+++ Source material +++

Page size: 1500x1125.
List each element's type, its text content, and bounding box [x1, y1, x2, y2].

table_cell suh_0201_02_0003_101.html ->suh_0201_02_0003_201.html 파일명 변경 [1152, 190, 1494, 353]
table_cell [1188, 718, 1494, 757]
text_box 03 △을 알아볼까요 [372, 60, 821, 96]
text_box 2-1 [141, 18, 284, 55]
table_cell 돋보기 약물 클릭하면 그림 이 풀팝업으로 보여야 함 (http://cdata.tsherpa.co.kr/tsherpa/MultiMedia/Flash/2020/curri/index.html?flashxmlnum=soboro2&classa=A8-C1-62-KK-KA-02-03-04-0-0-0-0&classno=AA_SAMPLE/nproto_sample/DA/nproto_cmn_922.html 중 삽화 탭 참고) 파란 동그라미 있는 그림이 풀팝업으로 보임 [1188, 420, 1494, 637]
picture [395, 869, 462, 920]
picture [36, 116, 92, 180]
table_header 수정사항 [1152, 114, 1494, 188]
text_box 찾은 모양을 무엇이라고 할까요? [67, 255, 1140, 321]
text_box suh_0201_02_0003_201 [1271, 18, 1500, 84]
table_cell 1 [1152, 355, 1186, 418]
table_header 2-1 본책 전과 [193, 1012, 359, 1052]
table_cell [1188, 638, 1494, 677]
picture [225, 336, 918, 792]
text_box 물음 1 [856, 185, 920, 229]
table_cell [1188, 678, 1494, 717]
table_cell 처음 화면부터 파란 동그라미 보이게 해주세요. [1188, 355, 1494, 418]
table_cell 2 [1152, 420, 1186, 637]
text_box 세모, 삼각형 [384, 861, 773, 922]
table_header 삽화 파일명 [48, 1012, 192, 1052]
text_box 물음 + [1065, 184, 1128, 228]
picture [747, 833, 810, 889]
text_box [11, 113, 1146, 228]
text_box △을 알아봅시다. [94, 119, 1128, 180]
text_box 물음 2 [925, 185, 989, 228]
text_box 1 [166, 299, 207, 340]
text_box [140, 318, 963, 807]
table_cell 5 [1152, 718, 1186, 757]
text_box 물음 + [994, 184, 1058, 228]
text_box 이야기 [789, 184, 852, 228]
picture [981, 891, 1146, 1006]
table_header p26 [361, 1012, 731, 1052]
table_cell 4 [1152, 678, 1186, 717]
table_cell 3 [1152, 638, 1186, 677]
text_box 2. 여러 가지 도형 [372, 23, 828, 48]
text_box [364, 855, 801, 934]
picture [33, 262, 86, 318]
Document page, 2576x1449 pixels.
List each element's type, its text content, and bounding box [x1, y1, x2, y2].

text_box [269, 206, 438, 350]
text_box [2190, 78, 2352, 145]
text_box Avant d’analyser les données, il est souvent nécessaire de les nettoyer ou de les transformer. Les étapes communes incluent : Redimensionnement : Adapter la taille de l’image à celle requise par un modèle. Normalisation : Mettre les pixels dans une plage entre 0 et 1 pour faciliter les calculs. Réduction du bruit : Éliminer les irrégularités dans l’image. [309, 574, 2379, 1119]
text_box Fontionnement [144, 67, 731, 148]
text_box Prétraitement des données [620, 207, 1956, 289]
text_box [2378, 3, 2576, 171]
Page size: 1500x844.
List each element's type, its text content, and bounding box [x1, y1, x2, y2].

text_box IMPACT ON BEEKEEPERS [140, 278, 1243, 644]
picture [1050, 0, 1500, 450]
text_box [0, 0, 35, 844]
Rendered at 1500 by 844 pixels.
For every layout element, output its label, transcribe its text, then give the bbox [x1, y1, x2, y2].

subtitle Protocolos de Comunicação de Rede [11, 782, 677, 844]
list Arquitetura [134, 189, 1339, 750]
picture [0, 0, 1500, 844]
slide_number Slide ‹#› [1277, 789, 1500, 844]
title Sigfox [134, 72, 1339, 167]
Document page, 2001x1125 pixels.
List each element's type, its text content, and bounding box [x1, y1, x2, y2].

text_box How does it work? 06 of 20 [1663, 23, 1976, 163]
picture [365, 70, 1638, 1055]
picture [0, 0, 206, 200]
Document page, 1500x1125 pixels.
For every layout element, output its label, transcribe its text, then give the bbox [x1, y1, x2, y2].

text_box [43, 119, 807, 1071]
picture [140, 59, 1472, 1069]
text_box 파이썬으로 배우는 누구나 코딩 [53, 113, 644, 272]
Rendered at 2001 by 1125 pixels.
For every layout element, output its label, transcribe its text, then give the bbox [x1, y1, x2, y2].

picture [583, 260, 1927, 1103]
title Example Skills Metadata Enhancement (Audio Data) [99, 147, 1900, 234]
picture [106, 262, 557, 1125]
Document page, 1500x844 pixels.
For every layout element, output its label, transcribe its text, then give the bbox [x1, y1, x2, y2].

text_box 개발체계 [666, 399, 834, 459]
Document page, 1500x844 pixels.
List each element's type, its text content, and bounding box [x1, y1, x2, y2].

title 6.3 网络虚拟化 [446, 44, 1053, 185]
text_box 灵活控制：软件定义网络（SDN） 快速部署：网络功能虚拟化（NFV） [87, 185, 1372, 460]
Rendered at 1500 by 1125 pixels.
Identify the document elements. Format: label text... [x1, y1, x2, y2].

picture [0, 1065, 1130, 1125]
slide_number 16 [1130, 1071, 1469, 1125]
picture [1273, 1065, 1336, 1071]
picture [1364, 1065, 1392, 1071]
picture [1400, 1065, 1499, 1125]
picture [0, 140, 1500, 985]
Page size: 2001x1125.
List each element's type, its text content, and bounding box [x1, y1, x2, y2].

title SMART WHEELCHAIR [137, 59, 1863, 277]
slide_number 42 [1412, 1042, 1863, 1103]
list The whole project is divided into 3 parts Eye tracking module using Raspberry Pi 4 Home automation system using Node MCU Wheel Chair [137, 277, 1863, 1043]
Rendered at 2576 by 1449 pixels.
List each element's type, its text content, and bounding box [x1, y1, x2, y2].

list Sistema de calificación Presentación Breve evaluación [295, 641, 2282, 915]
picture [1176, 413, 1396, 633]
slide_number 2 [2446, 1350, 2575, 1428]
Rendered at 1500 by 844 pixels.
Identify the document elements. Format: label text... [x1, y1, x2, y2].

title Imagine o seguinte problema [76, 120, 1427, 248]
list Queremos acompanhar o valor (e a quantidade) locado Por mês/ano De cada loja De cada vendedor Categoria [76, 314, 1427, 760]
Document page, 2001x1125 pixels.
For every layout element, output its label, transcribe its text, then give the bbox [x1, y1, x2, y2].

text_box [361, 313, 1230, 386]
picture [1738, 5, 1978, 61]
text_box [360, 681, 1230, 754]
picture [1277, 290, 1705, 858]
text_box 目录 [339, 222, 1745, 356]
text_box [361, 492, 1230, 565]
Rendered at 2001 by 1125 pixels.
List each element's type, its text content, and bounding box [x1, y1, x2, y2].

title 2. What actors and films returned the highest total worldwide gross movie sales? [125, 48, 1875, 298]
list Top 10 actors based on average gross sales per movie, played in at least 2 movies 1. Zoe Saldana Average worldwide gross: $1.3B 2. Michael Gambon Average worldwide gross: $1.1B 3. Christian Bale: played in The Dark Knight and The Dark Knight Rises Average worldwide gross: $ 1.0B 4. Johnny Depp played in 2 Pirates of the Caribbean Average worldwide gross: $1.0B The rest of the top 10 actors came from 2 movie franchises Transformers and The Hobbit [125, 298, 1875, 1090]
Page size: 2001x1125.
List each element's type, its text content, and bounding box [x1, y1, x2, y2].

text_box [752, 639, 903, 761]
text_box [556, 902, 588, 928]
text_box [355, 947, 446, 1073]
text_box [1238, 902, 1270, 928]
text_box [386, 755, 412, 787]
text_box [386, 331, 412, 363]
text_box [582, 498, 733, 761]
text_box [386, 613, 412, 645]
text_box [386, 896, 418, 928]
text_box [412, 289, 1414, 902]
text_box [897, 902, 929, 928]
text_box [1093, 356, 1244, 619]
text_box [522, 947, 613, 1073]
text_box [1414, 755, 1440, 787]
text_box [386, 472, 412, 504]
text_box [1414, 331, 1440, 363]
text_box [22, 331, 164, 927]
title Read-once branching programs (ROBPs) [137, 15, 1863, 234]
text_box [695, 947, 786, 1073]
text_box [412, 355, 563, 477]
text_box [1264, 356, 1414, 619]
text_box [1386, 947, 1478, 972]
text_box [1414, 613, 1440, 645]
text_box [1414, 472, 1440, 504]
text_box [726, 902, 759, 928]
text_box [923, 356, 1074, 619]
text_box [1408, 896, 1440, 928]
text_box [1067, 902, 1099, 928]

+++

__Description of the task__
Start at the first line of the entries and stop at the line with "text_box [269, 206, 438, 350]". Retype each of those lines exactly, both ends included.

__Answer space__
Page size: 1500x1125.
List each element's type, its text content, and bounding box [x1, y1, x2, y2].

table_cell suh_0201_02_0003_101.html ->suh_0201_02_0003_201.html 파일명 변경 [1152, 190, 1494, 353]
table_cell [1188, 718, 1494, 757]
text_box 03 △을 알아볼까요 [372, 60, 821, 96]
text_box 2-1 [141, 18, 284, 55]
table_cell 돋보기 약물 클릭하면 그림 이 풀팝업으로 보여야 함 (http://cdata.tsherpa.co.kr/tsherpa/MultiMedia/Flash/2020/curri/index.html?flashxmlnum=soboro2&classa=A8-C1-62-KK-KA-02-03-04-0-0-0-0&classno=AA_SAMPLE/nproto_sample/DA/nproto_cmn_922.html 중 삽화 탭 참고) 파란 동그라미 있는 그림이 풀팝업으로 보임 [1188, 420, 1494, 637]
picture [395, 869, 462, 920]
picture [36, 116, 92, 180]
table_header 수정사항 [1152, 114, 1494, 188]
text_box 찾은 모양을 무엇이라고 할까요? [67, 255, 1140, 321]
text_box suh_0201_02_0003_201 [1271, 18, 1500, 84]
table_cell 1 [1152, 355, 1186, 418]
table_header 2-1 본책 전과 [193, 1012, 359, 1052]
table_cell [1188, 638, 1494, 677]
picture [225, 336, 918, 792]
text_box 물음 1 [856, 185, 920, 229]
table_cell [1188, 678, 1494, 717]
table_cell 처음 화면부터 파란 동그라미 보이게 해주세요. [1188, 355, 1494, 418]
table_cell 2 [1152, 420, 1186, 637]
text_box 세모, 삼각형 [384, 861, 773, 922]
table_header 삽화 파일명 [48, 1012, 192, 1052]
text_box 물음 + [1065, 184, 1128, 228]
picture [747, 833, 810, 889]
text_box [11, 113, 1146, 228]
text_box △을 알아봅시다. [94, 119, 1128, 180]
text_box 물음 2 [925, 185, 989, 228]
text_box 1 [166, 299, 207, 340]
text_box [140, 318, 963, 807]
table_cell 5 [1152, 718, 1186, 757]
text_box 물음 + [994, 184, 1058, 228]
text_box 이야기 [789, 184, 852, 228]
picture [981, 891, 1146, 1006]
table_header p26 [361, 1012, 731, 1052]
table_cell 4 [1152, 678, 1186, 717]
table_cell 3 [1152, 638, 1186, 677]
text_box 2. 여러 가지 도형 [372, 23, 828, 48]
text_box [364, 855, 801, 934]
picture [33, 262, 86, 318]
Document page, 2576x1449 pixels.
List each element's type, its text content, and bounding box [x1, y1, x2, y2].

text_box [269, 206, 438, 350]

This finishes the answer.